Thursday, July 14, 2005

Then & now

Monday was THE day.
The day that I met our new believer to do a 24-hr follow up with her.
Along with me, or rather, I tagged along with Nelson and Eugene.
It was a session that TILL NOW, still remains vivid in my mind.

It has been a long time that I actually did a "hands-on" with a new believer.
When I made my way to Kovan from Pasir Ris, there I was sitting upper deck in bus 81 thinking how will the session later be like, what should I share, how will she react, will she change her mind, etc...
I decided that the best way to assure her salvation was to share my own testimony.
So then, I prepared what I want to share and I shared.

After sharing, went home feeling all so perked up!
It's amazing how personal testimony can perk a person up.
I guess... it's really about how thankful we can be...
As we share our life testimony, we are recalling God's goodness in our lives.
When I went home, I continue to recall His goodness in MY life.

Ironically, memories starts to fill my mind..
I start to walk my memory lane thinking about my own life.
And I noticed that in my life, there are MANY turning points... BUT there is 3 major ones.

1st - 14 yrs old
I gave my life to Christ for the VERY first time ever since I attended Sunday School days at age 5.
I spent 12 years in a Methodist church till I was asked by my tuition teacher to try out her charismatic church. I visited when I was 13yrs old and at 14, I gave my life. Perhaps it was the different style of the church. The music, the worship, etc... captivated young little me.
I started to serve fervantly...
But maybe I was too young, I got disappointed easily too...

Then, I started to seek for love in all the wrong places, I fell into not-so-good company and I fell into a bad relationship.
Feeling ashamed, I decided to give God a break thinking that perhaps, God wasn't too pleased with me.

I left church at 17yrs old. 18yrs got into yet another r/s which I thought "Hey..this one can marry!"

Life after 20 was quite a havoc one.
Partying was THE thing for me.
Every week, ladies nights, saturday nights, never fail to attract my friend and me to go and have fun.
Mind you: It wasn't to know guys. We were just happy dancing together. Haha!! Yeah! 2 crazy gals with boyfriends overseas mah...

R/s ended when I was 23yrs old.
Life was devastating.
No doubt, I thought that it's easier to end it all.
But the stronger part of me WANTS to survive.
Heee.. and so, I survive...
But I was VERY lost. I was seeking directions.
I was seeking for a hope.

2nd - 19/08/01
At 24 yrs old (not the above date), I made a decision...
That if I want to find hope, I better look for it.
I decided, GO OVERSEAS!
Haha!!!! What an escapist I was!

Anyway, I left Singapore happily and went Brisbane.

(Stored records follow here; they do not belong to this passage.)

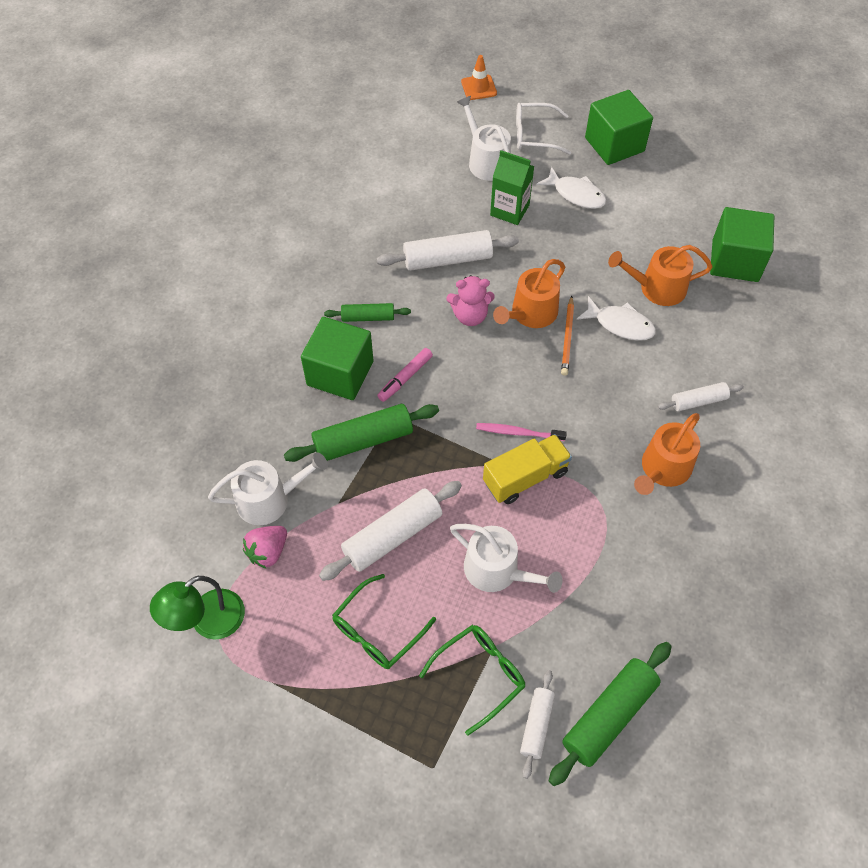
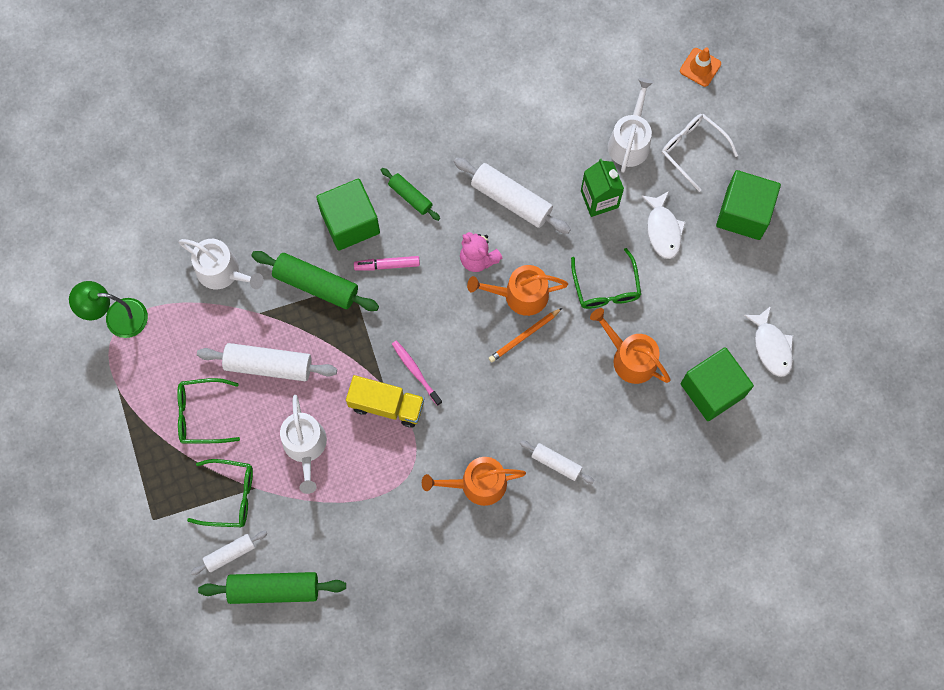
camera: 45 degrees right, 15 degrees up
pink strawberry [243,526,287,569] -> none
white fish [577,296,656,341] -> white fish moved to [744,306,793,377]
none -> green glasses [571,248,641,309]

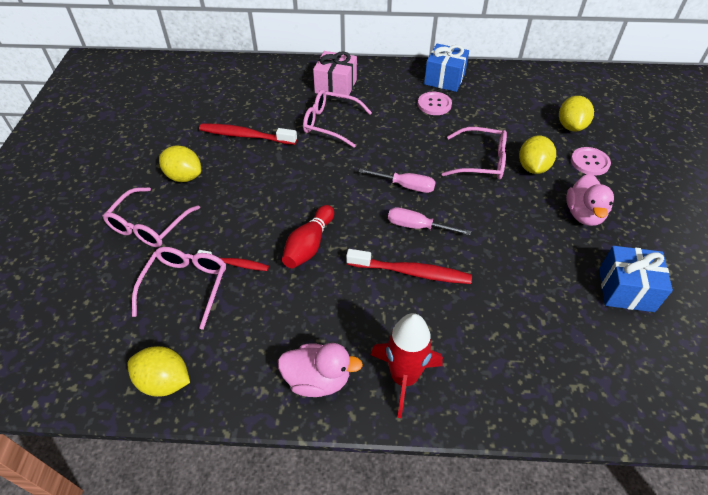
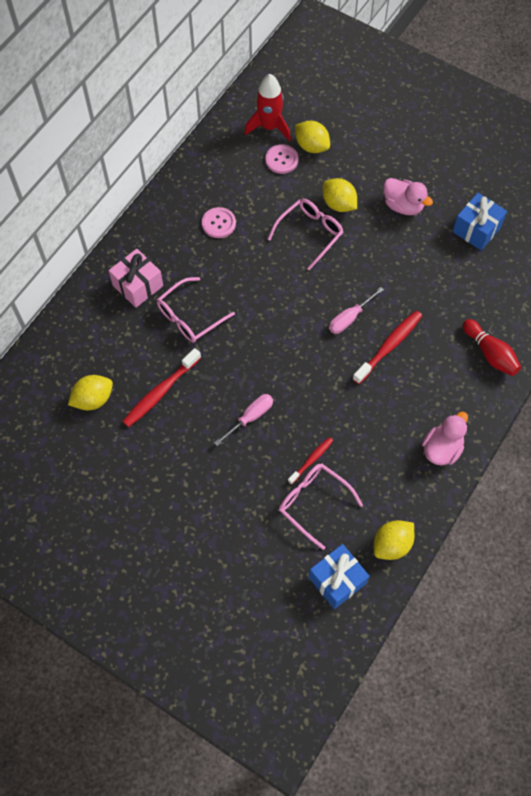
camera: 60 degrees left, 15 degrees up
pink glasses [103,187,200,247] -> none
yellow lemon [159,146,201,182] -> yellow lemon moved to [68,375,113,410]
red bowling pin [282,205,334,268] -> red bowling pin moved to [463,319,521,376]
pink screwdriver [359,169,436,193] -> pink screwdriver moved to [214,394,273,446]
red rocket [371,313,443,418] -> red rocket moved to [244,74,291,142]
blue gift [424,44,469,92] -> blue gift moved to [309,544,369,609]
pink button [571,147,611,176] -> pink button moved to [265,144,299,174]

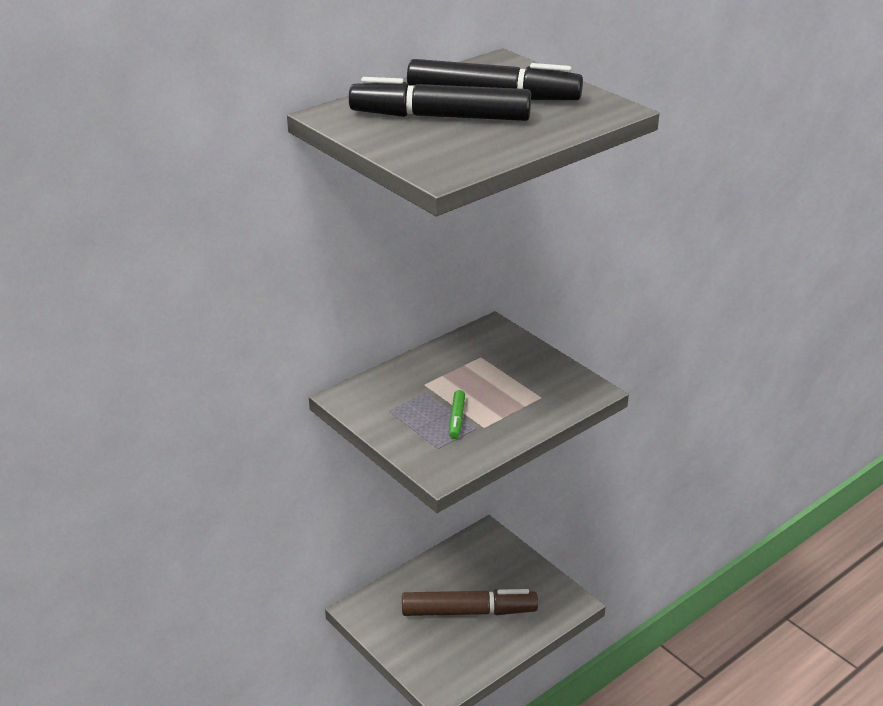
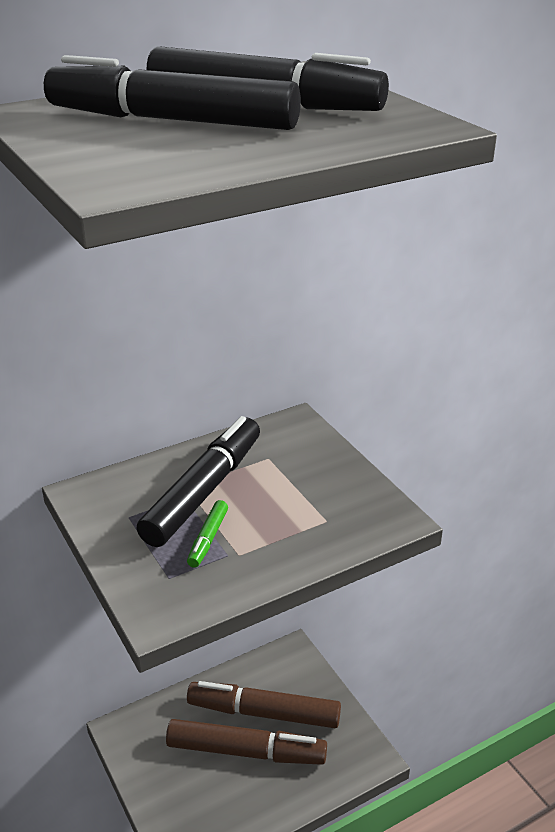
camera: 10 degrees right, 0 degrees up
none -> black marker [136,416,260,547]
none -> brown marker [187,681,341,728]

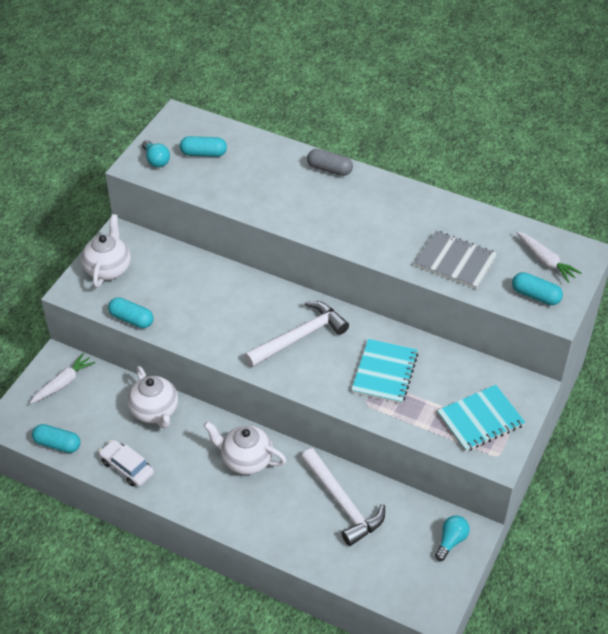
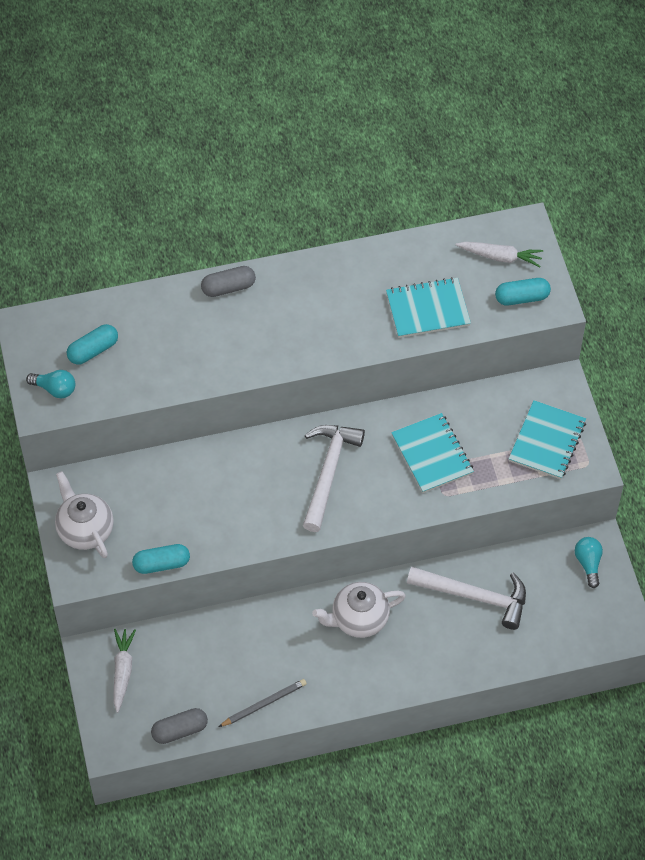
camera: 40 degrees left, 10 degrees up
turquoise capsule [32,424,80,453] -> grey capsule [151,708,208,744]
white car [99,440,154,486] -> grey pencil [218,679,307,727]
white teapot [127,366,178,428] -> none
grey notebook [415,231,497,289] -> turquoise notebook [386,277,471,338]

I think God has funny ways of bringing His people back to Him.
For me, He has to bring me to Brisbane.
One Saturday night, after many days of crying, I remembered that God said in Jer 29:11 that He has plans for me. He has plans TO prosper me.
I picked up the phone and called a schoolmate cause I remember he asked me if I was a believer as I was wearing my cross.

Amazingly, the Hope Brisbane was just a 15mins walk, 5mins drive away.
I went.
The first sermon Ps Wilson spoke was forgiveness.
Then, I realised I was holding on to SO much bitterness and so much unforgiveness on myself.
That was when God slowly entered into my life again.

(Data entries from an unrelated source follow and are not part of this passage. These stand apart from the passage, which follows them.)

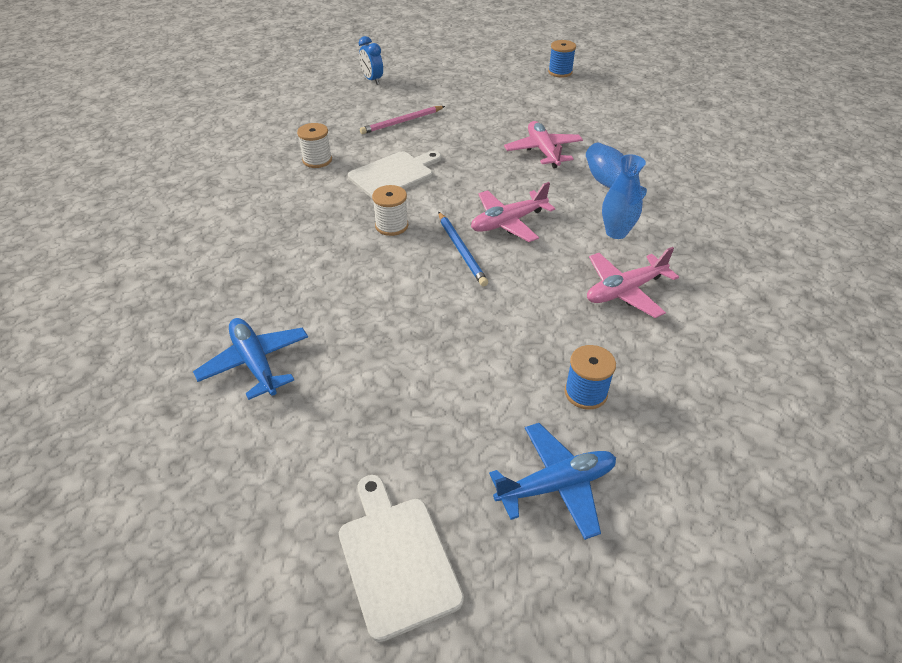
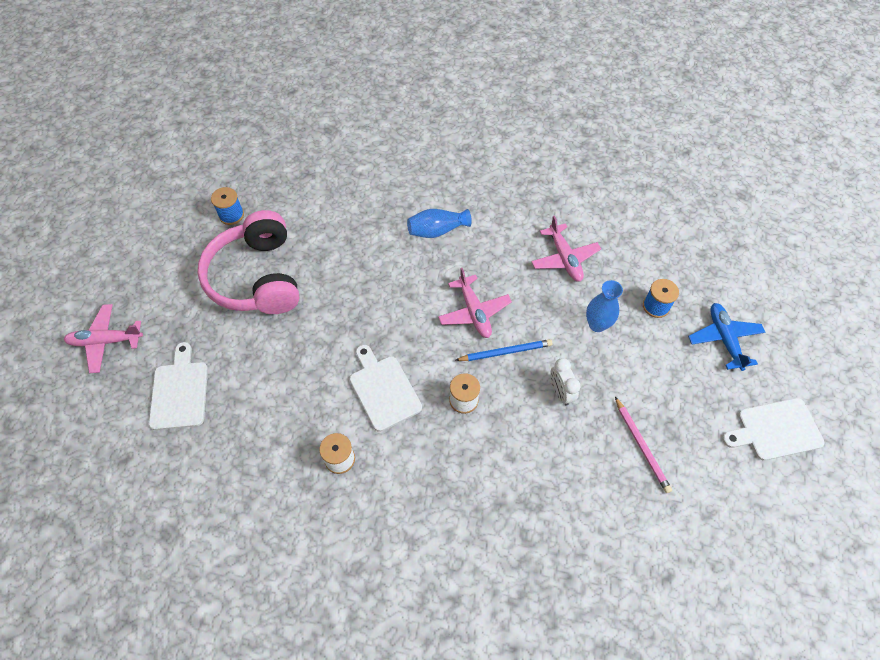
camera: 80 degrees left, 15 degrees up
blue plane [193,318,308,400] -> none
blue clock [359,36,383,85] -> white cutting board [149,342,208,430]
pink pencil [360,106,445,134] -> pink pencil moved to [615,397,672,493]
pink plane [504,121,583,168] -> pink plane moved to [64,304,143,373]
blue vase [602,154,646,239] -> blue vase moved to [586,280,623,332]
none -> pink headphones [198,210,299,314]
none -> white clock [550,358,580,406]

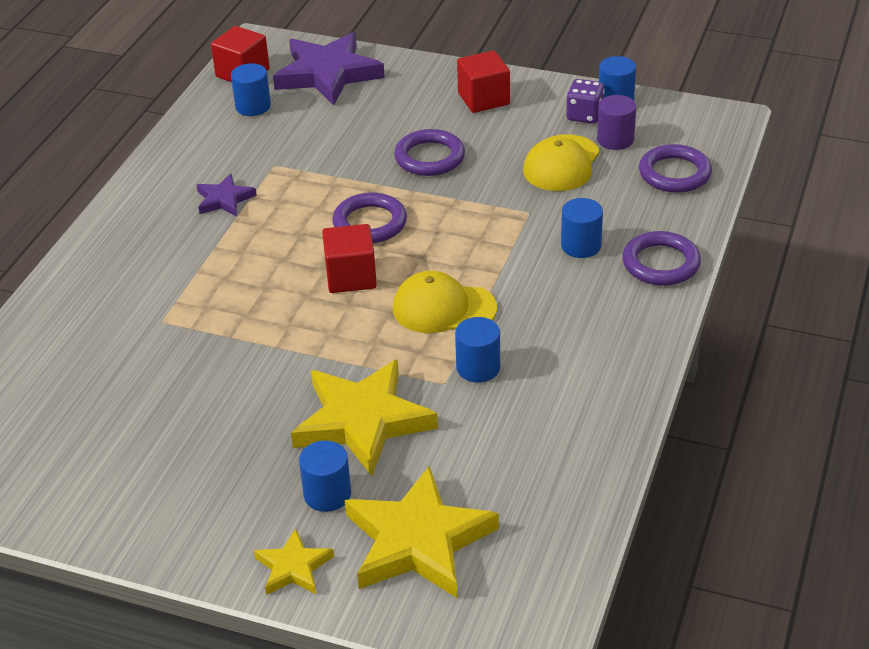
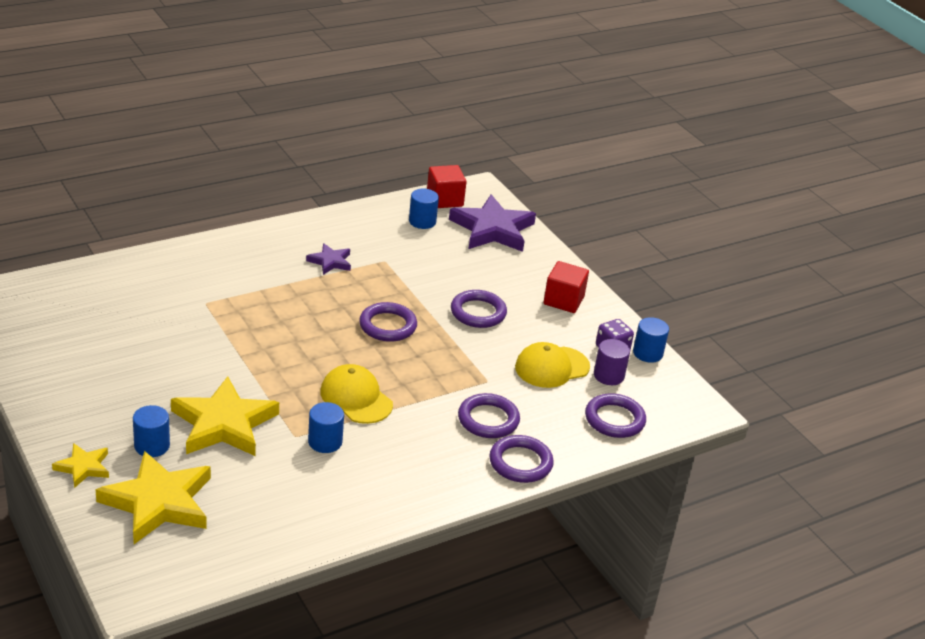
camera: 35 degrees right, 5 degrees down
red cube [322,224,377,293] -> none
blue cylinder [561,198,603,258] -> purple ring [458,393,520,438]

I remembered that I told God "God, help me to let go. I want your love in my life again."
My life took a change...
By and by, I noticed that I want to know more about God again.
Coincidentally, while I was packing my luggage, I packed my bible in as well.
God DOES has a plan for me!

The more I want to know God, the more I grew to love Him.
On 19/08/01, I rededicated my life to Him again.

Never looked back.
Never regretted.

3rd - 05/06/04
Church camp last year changed my life again.
Before the camp, I was in despair or rather, I stupidly placed myself in situations which allows depression to seep into my life.
But last year's camp helped me see His love in my life.
After going so many rounds, I CAN'T deny His existance in my life.
How can I deny it after what He has showered on me?

What I learned you ask?
I learned that God really has plans for us.
Life as a Christian is really like what Apostle Paul says "A race".
A race.
In a long distance race, many will fall away due to tiredness or even due to lack of trust that there is an ending point.
Keep the faith.
Hold it strong.
Stop thinking with our logical minds.
Put faith instead.

God is a God of wonders and He works in ways that we can't fathom.
As I look back at my life, I begin to see that God is indeed my Alpha and Omega, the beginning and the end.
He's behind me, He's before me.
He's ever my Lord.

=)
Just sharing.

2 comments:

Tiger said...

Luke 15:11-31 The Parable of the Lost Son.

32: "....we had to celebrate and be glad, because this sister of ours was dead and is alive again; she was lost and is found."

Welcome back... :)

sandra lim said...

*smile* Thanks Tiger...
That's a very strong encouragement to me.